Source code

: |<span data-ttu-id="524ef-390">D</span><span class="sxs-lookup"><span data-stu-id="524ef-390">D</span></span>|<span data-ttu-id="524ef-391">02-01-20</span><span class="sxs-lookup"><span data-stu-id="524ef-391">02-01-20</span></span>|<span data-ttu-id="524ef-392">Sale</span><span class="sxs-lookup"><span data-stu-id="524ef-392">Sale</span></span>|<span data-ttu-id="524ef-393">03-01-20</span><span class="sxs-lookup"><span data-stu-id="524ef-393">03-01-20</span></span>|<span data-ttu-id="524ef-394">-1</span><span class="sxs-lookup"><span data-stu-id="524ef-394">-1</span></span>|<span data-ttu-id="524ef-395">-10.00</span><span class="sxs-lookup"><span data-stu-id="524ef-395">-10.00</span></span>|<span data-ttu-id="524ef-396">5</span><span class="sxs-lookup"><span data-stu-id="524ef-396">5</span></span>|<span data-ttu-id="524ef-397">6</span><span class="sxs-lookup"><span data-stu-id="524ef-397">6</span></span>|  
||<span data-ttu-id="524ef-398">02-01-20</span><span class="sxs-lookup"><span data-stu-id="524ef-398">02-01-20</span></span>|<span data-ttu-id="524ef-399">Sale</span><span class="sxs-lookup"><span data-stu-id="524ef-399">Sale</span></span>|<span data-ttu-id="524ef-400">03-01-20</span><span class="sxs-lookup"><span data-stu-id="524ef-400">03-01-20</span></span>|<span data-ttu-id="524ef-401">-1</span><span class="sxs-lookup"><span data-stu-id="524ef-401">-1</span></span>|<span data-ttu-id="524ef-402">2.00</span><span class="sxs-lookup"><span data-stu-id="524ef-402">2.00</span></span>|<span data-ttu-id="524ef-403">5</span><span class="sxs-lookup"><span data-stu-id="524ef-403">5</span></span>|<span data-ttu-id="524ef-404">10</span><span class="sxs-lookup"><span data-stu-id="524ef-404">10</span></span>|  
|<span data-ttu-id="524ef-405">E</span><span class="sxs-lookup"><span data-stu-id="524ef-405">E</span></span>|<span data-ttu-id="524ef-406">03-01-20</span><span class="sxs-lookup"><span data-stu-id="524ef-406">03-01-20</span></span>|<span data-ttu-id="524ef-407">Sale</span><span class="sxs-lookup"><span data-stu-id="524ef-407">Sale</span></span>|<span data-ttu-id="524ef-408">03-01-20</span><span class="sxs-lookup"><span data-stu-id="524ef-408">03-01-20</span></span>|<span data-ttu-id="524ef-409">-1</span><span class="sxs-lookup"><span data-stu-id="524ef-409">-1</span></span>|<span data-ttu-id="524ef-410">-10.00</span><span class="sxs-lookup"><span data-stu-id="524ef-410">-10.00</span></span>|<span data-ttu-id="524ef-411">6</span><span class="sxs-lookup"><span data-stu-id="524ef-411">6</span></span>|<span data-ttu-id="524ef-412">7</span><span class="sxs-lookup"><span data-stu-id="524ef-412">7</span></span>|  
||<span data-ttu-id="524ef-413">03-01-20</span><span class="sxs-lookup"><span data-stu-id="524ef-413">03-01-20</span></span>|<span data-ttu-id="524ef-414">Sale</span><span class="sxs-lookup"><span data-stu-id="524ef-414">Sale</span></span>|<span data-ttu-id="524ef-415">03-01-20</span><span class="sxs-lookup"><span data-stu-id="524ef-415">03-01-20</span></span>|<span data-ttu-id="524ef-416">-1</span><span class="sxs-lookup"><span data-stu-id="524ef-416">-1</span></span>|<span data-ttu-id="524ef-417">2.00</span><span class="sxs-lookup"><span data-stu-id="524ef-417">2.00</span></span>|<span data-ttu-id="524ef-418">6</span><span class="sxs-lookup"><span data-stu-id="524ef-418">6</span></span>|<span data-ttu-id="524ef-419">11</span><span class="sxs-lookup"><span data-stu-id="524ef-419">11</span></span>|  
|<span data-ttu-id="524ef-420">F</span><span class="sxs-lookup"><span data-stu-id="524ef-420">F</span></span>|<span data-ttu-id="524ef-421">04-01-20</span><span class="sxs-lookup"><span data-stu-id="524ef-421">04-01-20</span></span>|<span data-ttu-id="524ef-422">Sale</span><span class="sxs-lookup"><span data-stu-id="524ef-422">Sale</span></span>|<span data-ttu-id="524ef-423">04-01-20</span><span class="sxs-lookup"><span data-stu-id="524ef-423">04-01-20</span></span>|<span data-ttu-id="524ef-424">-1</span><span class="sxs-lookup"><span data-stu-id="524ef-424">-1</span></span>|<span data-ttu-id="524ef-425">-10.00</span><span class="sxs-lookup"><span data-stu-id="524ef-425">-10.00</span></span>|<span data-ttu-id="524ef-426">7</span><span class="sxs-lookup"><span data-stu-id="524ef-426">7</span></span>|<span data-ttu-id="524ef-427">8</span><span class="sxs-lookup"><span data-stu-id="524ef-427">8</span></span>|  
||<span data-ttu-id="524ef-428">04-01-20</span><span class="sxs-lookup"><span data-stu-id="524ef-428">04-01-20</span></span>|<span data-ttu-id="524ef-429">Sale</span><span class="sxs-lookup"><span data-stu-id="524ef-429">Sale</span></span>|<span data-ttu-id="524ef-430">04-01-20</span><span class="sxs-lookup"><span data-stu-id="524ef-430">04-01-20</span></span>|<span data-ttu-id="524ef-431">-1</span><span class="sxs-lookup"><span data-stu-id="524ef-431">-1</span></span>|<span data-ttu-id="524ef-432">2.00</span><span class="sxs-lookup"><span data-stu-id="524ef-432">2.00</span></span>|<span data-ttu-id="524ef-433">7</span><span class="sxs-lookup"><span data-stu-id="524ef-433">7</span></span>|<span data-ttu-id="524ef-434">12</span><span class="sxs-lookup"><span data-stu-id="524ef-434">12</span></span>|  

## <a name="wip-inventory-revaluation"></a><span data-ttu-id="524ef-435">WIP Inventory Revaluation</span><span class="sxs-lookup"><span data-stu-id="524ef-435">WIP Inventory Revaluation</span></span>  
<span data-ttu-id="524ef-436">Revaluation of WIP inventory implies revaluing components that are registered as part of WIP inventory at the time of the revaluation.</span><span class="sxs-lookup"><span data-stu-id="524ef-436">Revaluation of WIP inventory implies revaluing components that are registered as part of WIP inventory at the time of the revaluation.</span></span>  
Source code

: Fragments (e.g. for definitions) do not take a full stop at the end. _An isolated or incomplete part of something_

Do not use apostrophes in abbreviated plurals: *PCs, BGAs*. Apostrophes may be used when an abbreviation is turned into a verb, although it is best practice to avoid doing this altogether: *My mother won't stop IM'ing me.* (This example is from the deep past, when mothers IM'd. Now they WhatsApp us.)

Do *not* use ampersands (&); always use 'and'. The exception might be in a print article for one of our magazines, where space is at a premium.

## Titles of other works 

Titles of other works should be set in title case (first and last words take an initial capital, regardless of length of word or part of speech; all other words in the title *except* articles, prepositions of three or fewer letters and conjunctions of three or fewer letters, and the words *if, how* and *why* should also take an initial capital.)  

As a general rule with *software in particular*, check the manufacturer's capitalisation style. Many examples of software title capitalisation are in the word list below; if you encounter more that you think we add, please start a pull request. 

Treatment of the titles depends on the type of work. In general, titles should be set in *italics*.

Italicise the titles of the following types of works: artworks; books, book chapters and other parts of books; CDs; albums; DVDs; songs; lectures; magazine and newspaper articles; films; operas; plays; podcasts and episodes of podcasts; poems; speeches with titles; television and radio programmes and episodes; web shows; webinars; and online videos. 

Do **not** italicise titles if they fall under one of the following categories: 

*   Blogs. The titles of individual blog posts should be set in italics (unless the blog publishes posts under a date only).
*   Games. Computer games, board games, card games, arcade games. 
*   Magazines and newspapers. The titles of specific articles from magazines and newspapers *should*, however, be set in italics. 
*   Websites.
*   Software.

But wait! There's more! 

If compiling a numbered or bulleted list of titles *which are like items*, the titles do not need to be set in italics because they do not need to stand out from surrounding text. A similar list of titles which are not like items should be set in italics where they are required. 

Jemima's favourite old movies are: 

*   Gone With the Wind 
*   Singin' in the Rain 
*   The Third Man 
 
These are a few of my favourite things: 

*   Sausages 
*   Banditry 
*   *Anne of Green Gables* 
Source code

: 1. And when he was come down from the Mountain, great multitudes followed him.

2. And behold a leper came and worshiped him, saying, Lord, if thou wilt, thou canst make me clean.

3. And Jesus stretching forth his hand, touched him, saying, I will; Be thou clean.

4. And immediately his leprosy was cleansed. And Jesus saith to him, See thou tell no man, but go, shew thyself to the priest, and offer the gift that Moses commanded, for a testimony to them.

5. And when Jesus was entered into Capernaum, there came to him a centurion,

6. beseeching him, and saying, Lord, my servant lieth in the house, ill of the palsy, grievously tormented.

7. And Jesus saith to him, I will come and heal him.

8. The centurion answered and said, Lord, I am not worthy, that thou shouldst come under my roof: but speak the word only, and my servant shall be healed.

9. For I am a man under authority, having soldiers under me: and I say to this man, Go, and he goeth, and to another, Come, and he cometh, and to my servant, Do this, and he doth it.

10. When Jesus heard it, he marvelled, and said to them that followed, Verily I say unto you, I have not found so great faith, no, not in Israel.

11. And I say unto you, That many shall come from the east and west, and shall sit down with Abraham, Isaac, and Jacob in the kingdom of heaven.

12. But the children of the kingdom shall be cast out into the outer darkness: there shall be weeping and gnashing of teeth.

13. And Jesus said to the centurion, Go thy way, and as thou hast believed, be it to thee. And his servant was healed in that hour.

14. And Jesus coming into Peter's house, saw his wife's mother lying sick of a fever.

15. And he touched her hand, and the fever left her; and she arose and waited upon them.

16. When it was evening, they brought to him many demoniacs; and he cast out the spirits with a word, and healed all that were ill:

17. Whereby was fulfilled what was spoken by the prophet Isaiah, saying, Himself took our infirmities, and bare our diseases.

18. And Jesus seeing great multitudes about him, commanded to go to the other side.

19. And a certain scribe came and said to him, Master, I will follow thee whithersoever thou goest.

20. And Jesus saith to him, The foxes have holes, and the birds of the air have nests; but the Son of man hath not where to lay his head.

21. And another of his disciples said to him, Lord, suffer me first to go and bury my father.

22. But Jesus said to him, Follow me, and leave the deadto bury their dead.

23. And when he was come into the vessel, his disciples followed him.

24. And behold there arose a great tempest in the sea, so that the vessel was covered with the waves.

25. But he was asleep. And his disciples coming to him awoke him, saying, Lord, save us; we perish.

******************************

Exercise requirements:
Exact duplication is required for the lines above, from the line that contains "The Third Man" to the line that contains "9. For I am", inclusive; omit all others.

Answer below:
*   The Third Man 
 
These are a few of my favourite things: 

*   Sausages 
*   Banditry 
*   *Anne of Green Gables* 
Source code

: 1. And when he was come down from the Mountain, great multitudes followed him.

2. And behold a leper came and worshiped him, saying, Lord, if thou wilt, thou canst make me clean.

3. And Jesus stretching forth his hand, touched him, saying, I will; Be thou clean.

4. And immediately his leprosy was cleansed. And Jesus saith to him, See thou tell no man, but go, shew thyself to the priest, and offer the gift that Moses commanded, for a testimony to them.

5. And when Jesus was entered into Capernaum, there came to him a centurion,

6. beseeching him, and saying, Lord, my servant lieth in the house, ill of the palsy, grievously tormented.

7. And Jesus saith to him, I will come and heal him.

8. The centurion answered and said, Lord, I am not worthy, that thou shouldst come under my roof: but speak the word only, and my servant shall be healed.

9. For I am a man under authority, having soldiers under me: and I say to this man, Go, and he goeth, and to another, Come, and he cometh, and to my servant, Do this, and he doth it.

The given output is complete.